## Goal 1
Duplicate the records word for word, from the line containing "genus: Ardeola" through the last line of the records, including both of those lines.

## Reading text
%%

History teaches us that “the people” are often impetuous and irrational, but it is their leaders (i.e., the elites) who either channel the energy towards revolution, or who defuse tensions through institutional change. Normally, popular movements precede their being shaped and articulated by elites. Yet in the case of Romania and in other post-Soviet regional cases, not only have “nationalist leaders” preceded corresponding nationalist “movements,” but in some cases they actually seem to have fabricated such movements, fanning the flames rather than putting them out. This is not in itself unusual; after all, Nazism and the Fascist movement were created from the top down as well. But given the very way in which it is defined, of all popular movements nationalism seems to be the least conducive to a top-down design. Indeed, nationalism implies first the existence of a cohesive group linked together by ethnic ties, and only second is the existence of such a group expected to produce articulated claims to statehood or political representation based exclusively on those ties. Following this conventional definition, the group precedes the movement, which in turn precedes the articulation of specific demands.

Yet in Romania, after the December 1989 overthrow of Nicolae Ceau?escu, the reverse seems to have happened. The ”nationalist leadership” has preceded the existence of a popular movement, and, persistently searching for a following, has created the problem by instigating the population and provoking it in various ways, from the symbolic to the substantive, and from the tragic to the ludicrous. Furthermore, on every occasion it appears that it is the leadership, and not the group members, who find the convenient — and often quite imaginative — casus belli, whenever attention needed to be diverted away from other essential political or economic issues of national importance. Such strategy makes one think

of the Kabuki theater technique, where attention is diverted from the overall scene and focused on a fixed spot (in the case of nationalism on highly charged emotional issues), which temporarily frees the rest of the actors from too close a scrutiny while they are changing their costumes or moving the set.

The Policy Implications of the Two Views of Nationalism

As we observe the evolution of such counter-intuitive, top-down nationalist “movements,” we can legitimately ask whether the wave of nationalism that followed Soviet domination in the region was indeed born from genuine popular will (i.e., from the bottom up). Or was it the case that a natural set of human emotions and fears was used as the basis for a cynical construction, manipulated by political elites (in quest of a legitimizing ideology) bound by no scruples and ready to exploit everything that would serve their political agenda? This issue has practical and policy implications, as the solutions to the region’s escalating nationalist crisis depend on the perception one has of the problem. If indeed we determine that nationalist claims represent genuine popular movements articulating grass-roots concerns of such importance and urgency that they prevent ethnic groups from coexisting peacefully with each other, it is the substance of these issues which needs to be addressed and solved first. If, on the other hand, the “nationalist movement” is best understood by looking at the interplay between various post- communist political elites jockeying for power (using nationalism as a substitute for ideology and as a way to create a platform of “legitimate” popular support), then the solution to the crisis should address the power-politics first, and only then seek a response to the substantive group demands (which would probably relax were it not for the constant instigation of political elites).

%%

## Data for this exercise
%%

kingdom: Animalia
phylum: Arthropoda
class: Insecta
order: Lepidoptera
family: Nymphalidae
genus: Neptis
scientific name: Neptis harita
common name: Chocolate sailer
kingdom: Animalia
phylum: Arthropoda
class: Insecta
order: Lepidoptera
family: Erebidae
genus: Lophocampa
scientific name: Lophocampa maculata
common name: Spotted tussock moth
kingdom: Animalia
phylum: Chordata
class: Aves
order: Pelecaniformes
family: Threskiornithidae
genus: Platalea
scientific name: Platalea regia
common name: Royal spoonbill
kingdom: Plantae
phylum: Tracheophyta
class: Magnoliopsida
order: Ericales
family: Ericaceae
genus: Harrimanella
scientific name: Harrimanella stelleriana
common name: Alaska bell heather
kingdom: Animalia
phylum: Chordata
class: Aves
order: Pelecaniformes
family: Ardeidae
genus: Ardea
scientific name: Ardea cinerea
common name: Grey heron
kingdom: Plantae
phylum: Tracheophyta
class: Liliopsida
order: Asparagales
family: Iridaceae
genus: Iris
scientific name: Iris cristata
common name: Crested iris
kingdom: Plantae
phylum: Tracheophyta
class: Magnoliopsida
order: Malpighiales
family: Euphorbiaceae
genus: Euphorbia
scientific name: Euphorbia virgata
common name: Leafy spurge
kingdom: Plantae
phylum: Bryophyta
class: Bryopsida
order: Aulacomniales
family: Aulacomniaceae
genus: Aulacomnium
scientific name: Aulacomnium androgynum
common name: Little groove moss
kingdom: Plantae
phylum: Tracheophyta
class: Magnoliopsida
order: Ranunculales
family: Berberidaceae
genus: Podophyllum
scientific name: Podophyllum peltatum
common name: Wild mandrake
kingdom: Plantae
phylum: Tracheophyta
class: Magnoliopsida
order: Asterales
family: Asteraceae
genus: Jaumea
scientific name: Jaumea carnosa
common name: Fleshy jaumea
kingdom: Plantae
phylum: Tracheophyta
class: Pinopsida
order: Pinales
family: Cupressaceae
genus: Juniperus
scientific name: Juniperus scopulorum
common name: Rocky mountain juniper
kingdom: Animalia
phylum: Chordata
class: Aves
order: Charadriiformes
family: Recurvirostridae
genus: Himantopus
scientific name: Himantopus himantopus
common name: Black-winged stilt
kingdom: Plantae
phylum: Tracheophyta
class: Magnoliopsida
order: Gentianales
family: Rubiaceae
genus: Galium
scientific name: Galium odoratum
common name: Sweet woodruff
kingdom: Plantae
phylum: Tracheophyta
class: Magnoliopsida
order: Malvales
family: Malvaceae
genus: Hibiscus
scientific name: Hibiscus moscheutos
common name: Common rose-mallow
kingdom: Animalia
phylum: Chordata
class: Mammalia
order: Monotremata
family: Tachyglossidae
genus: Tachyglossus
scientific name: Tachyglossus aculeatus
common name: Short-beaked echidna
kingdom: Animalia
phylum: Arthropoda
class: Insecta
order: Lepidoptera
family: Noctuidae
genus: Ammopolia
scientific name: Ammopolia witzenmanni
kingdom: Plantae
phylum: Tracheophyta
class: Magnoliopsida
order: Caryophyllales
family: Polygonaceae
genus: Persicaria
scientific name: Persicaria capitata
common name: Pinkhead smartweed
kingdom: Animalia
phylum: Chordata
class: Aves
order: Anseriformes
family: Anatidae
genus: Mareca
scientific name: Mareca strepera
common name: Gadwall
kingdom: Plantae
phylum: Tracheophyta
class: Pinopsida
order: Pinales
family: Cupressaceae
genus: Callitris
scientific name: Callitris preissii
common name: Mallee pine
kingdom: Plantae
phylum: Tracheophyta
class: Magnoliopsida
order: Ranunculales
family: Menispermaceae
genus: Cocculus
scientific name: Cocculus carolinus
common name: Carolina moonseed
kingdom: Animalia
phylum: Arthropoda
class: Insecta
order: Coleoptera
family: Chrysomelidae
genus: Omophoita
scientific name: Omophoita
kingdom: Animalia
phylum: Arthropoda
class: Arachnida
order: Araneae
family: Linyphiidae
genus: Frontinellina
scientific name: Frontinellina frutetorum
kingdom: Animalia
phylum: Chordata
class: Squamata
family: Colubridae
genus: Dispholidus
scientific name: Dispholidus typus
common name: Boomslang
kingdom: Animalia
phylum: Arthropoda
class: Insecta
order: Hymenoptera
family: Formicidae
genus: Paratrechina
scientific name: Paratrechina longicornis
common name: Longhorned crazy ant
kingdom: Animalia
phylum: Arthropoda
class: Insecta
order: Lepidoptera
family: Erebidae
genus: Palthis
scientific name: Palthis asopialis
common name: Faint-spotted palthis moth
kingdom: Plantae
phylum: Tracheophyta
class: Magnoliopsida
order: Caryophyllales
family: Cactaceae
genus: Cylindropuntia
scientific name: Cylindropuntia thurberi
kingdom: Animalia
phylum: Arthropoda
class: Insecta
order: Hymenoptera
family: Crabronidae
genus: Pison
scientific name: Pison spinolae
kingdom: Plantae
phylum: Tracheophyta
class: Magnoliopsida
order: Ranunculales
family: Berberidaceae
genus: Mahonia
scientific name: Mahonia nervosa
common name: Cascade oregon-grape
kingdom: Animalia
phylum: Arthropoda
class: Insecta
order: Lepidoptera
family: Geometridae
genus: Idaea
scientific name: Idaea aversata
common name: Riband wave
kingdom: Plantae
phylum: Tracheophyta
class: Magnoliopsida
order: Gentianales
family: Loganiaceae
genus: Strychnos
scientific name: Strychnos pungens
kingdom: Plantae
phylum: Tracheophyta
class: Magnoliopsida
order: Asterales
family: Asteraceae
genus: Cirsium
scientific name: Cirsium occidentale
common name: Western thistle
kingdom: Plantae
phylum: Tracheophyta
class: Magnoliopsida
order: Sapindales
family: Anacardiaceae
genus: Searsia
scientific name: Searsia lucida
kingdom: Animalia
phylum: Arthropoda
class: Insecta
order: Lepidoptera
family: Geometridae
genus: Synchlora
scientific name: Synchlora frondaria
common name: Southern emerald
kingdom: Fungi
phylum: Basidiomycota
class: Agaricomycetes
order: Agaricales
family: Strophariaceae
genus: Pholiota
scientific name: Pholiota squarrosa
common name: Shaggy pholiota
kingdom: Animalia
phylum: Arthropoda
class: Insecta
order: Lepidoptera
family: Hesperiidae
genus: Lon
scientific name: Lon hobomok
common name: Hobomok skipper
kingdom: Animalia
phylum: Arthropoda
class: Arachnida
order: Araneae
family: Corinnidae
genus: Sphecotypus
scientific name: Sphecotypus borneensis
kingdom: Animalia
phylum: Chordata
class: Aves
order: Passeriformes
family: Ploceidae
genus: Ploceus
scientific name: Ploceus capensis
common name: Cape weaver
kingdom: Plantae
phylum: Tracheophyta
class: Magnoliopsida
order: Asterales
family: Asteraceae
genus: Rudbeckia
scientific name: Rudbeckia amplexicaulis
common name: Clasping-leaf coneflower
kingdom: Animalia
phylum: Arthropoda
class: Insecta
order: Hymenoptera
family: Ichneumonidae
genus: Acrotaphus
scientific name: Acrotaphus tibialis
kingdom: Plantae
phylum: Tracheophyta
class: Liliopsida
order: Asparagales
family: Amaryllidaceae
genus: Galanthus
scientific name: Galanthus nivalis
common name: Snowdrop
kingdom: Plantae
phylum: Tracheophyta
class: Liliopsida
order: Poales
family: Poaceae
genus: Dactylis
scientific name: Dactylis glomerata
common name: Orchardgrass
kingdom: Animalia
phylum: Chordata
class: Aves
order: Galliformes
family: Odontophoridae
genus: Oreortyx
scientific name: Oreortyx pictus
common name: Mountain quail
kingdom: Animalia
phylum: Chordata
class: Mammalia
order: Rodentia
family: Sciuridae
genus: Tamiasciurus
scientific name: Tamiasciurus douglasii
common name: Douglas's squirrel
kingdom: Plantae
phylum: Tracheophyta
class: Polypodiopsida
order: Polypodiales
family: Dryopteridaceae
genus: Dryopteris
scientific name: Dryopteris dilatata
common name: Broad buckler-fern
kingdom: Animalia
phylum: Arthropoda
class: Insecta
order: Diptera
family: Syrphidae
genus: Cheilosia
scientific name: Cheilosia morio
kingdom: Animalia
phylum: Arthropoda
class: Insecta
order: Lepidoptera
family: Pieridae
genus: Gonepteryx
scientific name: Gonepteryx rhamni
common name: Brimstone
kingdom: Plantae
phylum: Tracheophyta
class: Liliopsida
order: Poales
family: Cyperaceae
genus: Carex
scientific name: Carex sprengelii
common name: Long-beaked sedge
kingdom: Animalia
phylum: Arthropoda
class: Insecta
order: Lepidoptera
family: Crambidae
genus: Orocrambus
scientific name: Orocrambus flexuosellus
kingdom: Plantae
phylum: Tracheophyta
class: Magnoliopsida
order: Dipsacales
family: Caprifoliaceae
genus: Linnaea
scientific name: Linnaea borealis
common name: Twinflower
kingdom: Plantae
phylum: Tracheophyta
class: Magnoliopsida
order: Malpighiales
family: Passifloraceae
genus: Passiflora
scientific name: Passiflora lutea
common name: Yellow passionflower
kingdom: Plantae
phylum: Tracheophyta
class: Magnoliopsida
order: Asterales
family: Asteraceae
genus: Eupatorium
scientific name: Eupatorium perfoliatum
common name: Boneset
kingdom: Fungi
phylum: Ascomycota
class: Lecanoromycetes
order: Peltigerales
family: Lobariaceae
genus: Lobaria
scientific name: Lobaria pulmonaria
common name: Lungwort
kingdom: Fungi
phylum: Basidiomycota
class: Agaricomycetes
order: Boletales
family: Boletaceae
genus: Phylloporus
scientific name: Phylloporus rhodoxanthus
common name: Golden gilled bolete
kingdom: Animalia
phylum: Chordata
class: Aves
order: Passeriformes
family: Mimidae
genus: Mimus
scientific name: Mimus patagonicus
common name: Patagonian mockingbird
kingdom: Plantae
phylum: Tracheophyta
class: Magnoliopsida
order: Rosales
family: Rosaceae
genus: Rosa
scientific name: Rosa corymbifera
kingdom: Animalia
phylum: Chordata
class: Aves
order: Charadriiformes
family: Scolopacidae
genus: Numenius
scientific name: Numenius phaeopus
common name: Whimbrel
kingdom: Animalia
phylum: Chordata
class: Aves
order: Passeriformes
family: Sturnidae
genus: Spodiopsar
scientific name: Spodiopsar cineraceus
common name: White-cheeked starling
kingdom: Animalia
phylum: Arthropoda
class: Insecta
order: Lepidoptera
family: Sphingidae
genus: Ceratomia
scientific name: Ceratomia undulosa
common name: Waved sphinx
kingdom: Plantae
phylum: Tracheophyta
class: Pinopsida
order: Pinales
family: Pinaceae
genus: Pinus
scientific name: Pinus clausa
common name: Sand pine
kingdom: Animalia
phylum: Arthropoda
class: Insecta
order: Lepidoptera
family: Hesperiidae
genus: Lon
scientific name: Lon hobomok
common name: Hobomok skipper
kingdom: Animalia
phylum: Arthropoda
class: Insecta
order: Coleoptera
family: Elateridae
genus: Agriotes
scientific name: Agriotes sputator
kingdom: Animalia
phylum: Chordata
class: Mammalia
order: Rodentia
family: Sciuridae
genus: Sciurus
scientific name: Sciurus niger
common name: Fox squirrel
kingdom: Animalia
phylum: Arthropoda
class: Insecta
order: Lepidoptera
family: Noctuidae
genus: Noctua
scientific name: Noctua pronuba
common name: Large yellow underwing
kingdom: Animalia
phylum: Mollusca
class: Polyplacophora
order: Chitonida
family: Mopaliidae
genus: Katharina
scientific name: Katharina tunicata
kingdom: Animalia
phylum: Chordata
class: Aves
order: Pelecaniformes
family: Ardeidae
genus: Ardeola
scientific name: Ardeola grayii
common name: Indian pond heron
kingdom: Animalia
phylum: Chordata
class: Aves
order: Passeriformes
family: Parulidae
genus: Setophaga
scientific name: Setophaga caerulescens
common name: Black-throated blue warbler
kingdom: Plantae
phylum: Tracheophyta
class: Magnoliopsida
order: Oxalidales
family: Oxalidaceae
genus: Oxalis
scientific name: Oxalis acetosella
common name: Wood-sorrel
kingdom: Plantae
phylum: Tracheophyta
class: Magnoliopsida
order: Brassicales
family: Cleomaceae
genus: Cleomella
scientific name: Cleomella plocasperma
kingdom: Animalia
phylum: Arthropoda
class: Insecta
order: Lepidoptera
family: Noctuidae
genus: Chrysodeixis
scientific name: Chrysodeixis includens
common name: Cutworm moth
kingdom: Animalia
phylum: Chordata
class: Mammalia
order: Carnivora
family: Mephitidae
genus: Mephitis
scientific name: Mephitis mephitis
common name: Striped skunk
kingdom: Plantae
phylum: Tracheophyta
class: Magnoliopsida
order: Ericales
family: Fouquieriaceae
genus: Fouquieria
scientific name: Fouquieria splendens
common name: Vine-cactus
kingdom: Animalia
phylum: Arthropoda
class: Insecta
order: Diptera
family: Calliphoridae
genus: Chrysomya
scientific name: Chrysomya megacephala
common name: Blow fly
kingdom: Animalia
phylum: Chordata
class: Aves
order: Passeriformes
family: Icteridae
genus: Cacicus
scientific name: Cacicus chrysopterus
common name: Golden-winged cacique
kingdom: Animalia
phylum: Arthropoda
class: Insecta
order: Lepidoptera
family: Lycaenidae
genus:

%%

## Goal 2
Continue the text on nationalism in post-communist Romania, starting right after its final sentence.

## Exercise output 1
genus: Ardeola
scientific name: Ardeola grayii
common name: Indian pond heron
kingdom: Animalia
phylum: Chordata
class: Aves
order: Passeriformes
family: Parulidae
genus: Setophaga
scientific name: Setophaga caerulescens
common name: Black-throated blue warbler
kingdom: Plantae
phylum: Tracheophyta
class: Magnoliopsida
order: Oxalidales
family: Oxalidaceae
genus: Oxalis
scientific name: Oxalis acetosella
common name: Wood-sorrel
kingdom: Plantae
phylum: Tracheophyta
class: Magnoliopsida
order: Brassicales
family: Cleomaceae
genus: Cleomella
scientific name: Cleomella plocasperma
kingdom: Animalia
phylum: Arthropoda
class: Insecta
order: Lepidoptera
family: Noctuidae
genus: Chrysodeixis
scientific name: Chrysodeixis includens
common name: Cutworm moth
kingdom: Animalia
phylum: Chordata
class: Mammalia
order: Carnivora
family: Mephitidae
genus: Mephitis
scientific name: Mephitis mephitis
common name: Striped skunk
kingdom: Plantae
phylum: Tracheophyta
class: Magnoliopsida
order: Ericales
family: Fouquieriaceae
genus: Fouquieria
scientific name: Fouquieria splendens
common name: Vine-cactus
kingdom: Animalia
phylum: Arthropoda
class: Insecta
order: Diptera
family: Calliphoridae
genus: Chrysomya
scientific name: Chrysomya megacephala
common name: Blow fly
kingdom: Animalia
phylum: Chordata
class: Aves
order: Passeriformes
family: Icteridae
genus: Cacicus
scientific name: Cacicus chrysopterus
common name: Golden-winged cacique
kingdom: Animalia
phylum: Arthropoda
class: Insecta
order: Lepidoptera
family: Lycaenidae
genus:

## Exercise output 2
Romanian “Nationalism” – Which Way Up?

The point was made earlier that nationalism should be, at its origin, a “bottom-up” movement, because it implies first the existence of a group. Only once the group articulates specific demands does the movement become political.9 So, if nationalism is to be considered a full-fledged political movement, it needs to have a claim and articulate a political demand. For instance, it can either claim statehood, a territory, or autonomy within the borders of an existing state. But the movement cannot be articulated, qua movement, around preserving the status quo, unless it defends the status quo against claims likely to upset it.

Yet in the case of Romania, nationalism makes no claim other than preserving the status quo, Romania’s territorial integrity. It has a “passive” component and does not, for instance, actively claim Moldova back. Interestingly, it follows that Romanian nationalism defends the status quo of territorial integrity in the absence of a real challenge to it — Hungary does not claim Transylvania, at least not officially or overtly. Therefore, in order to justify its existence as legitimate, and in the absence of an existing claim, the current Romanian nationalist movement had to construct itself in two stages: first it had to imagine a threat (i.e., a challenge to the status quo) and create the appearance of its being real; and only then could it position itself as the response to the now “existing” challenge.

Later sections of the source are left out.